Collected data entries
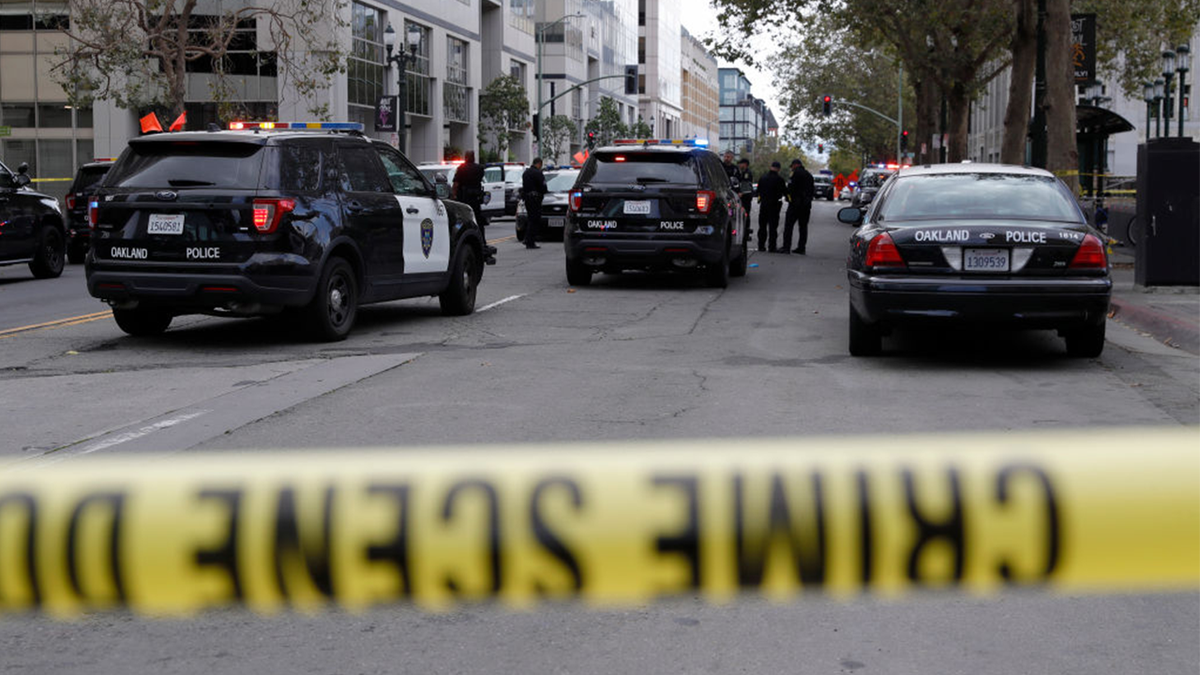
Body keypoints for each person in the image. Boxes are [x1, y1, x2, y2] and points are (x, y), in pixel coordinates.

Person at [781, 158, 814, 254]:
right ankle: (801, 247)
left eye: (792, 166)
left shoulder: (795, 174)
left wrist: (788, 197)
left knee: (789, 226)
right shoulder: (809, 175)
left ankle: (786, 247)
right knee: (803, 227)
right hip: (806, 205)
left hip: (795, 204)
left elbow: (791, 188)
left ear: (795, 165)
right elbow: (811, 190)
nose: (791, 168)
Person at [754, 161, 787, 252]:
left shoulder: (763, 178)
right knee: (773, 227)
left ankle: (761, 246)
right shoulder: (780, 179)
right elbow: (785, 192)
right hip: (775, 205)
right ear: (778, 169)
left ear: (771, 167)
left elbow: (758, 191)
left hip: (764, 204)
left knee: (762, 226)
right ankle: (772, 246)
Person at [452, 150, 487, 233]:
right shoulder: (479, 168)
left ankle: (458, 234)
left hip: (464, 198)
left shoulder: (461, 168)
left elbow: (456, 184)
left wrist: (454, 196)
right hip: (476, 198)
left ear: (466, 157)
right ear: (474, 157)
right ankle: (481, 238)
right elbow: (480, 180)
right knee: (478, 218)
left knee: (461, 218)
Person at [520, 157, 548, 249]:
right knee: (535, 220)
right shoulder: (538, 173)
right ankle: (530, 241)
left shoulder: (526, 173)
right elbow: (543, 187)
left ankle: (527, 238)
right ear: (539, 164)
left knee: (530, 219)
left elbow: (524, 187)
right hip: (535, 199)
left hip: (527, 198)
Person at [735, 158, 755, 240]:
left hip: (746, 196)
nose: (739, 165)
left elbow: (745, 184)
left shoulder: (747, 173)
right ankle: (743, 231)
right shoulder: (740, 172)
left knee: (745, 214)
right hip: (742, 196)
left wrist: (741, 192)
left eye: (741, 164)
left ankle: (746, 232)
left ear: (745, 164)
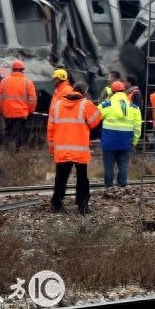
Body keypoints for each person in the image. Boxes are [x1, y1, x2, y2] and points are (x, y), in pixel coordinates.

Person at [48, 81, 102, 214]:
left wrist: (52, 147)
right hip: (79, 150)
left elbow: (50, 127)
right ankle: (82, 206)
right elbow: (95, 121)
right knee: (82, 178)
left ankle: (56, 204)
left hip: (62, 149)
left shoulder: (58, 104)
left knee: (60, 178)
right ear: (84, 92)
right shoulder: (86, 104)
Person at [99, 80, 142, 188]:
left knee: (108, 165)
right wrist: (134, 141)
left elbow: (94, 117)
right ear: (124, 92)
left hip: (109, 141)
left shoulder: (106, 105)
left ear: (112, 92)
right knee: (123, 165)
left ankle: (108, 186)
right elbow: (137, 127)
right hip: (126, 141)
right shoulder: (134, 107)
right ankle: (122, 185)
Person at [0, 59, 37, 150]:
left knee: (8, 132)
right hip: (22, 114)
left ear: (12, 69)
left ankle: (6, 150)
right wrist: (30, 111)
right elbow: (32, 99)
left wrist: (1, 110)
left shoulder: (4, 82)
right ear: (22, 70)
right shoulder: (28, 82)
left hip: (8, 113)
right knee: (20, 133)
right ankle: (18, 151)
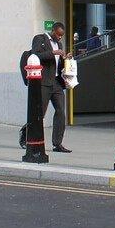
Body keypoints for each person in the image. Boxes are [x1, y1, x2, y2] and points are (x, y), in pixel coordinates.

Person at [21, 22, 72, 152]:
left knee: (61, 111)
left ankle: (57, 143)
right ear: (53, 31)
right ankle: (26, 135)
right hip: (43, 81)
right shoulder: (40, 39)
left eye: (62, 36)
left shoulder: (59, 44)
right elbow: (35, 55)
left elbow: (57, 64)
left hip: (56, 83)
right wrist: (53, 52)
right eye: (58, 35)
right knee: (39, 113)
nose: (60, 38)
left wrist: (65, 58)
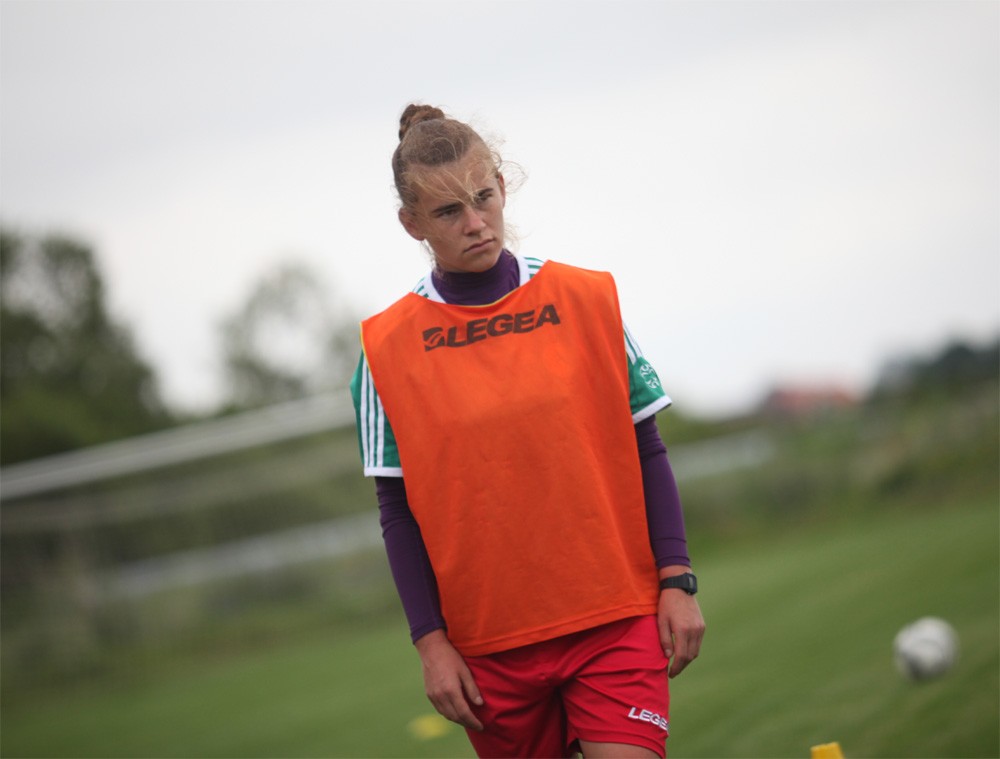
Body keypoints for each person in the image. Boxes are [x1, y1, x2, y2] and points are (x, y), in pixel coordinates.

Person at [350, 104, 705, 759]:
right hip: (488, 651)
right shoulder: (385, 350)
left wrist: (676, 579)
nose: (475, 223)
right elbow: (396, 510)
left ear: (502, 188)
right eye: (448, 211)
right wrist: (430, 642)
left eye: (483, 197)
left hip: (613, 617)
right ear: (412, 224)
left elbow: (646, 447)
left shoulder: (586, 299)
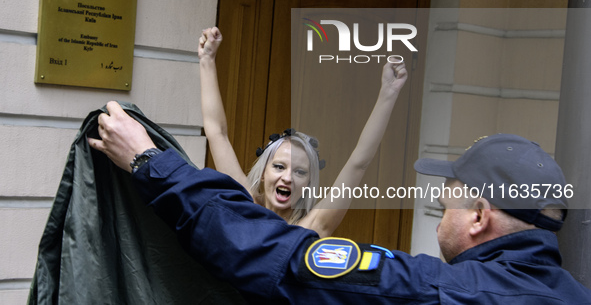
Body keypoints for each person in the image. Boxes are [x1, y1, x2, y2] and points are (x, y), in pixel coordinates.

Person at [90, 109, 591, 303]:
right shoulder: (571, 295)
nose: (440, 202)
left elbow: (273, 253)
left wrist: (150, 163)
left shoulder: (447, 293)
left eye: (449, 200)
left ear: (480, 216)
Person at [196, 27, 407, 236]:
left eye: (300, 172)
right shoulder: (244, 203)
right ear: (262, 174)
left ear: (308, 183)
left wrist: (388, 92)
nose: (287, 178)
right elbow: (217, 132)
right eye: (279, 167)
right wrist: (207, 59)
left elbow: (359, 163)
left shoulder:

Required work: Once the line with "left knee: (61, 111)" is found in the data above, reproduce it and each line after it exactly, through the line with "right hip: (488, 651)". Omit the pictures.

Answer section:
left knee: (61, 111)
left ankle: (57, 143)
right ear: (53, 31)
right ankle: (26, 135)
right hip: (43, 81)
right shoulder: (40, 39)
left eye: (62, 36)
left shoulder: (59, 44)
right elbow: (35, 55)
left elbow: (57, 64)
left hip: (56, 83)
right wrist: (53, 52)
right eye: (58, 35)
right knee: (39, 113)
nose: (60, 38)
left wrist: (65, 58)
Body keypoints for each person in the image. Boxes are [x1, y1, x2, y2] and points are (x, y), in pixel coordinates.

Person at [350, 104, 705, 759]:
right hip: (488, 651)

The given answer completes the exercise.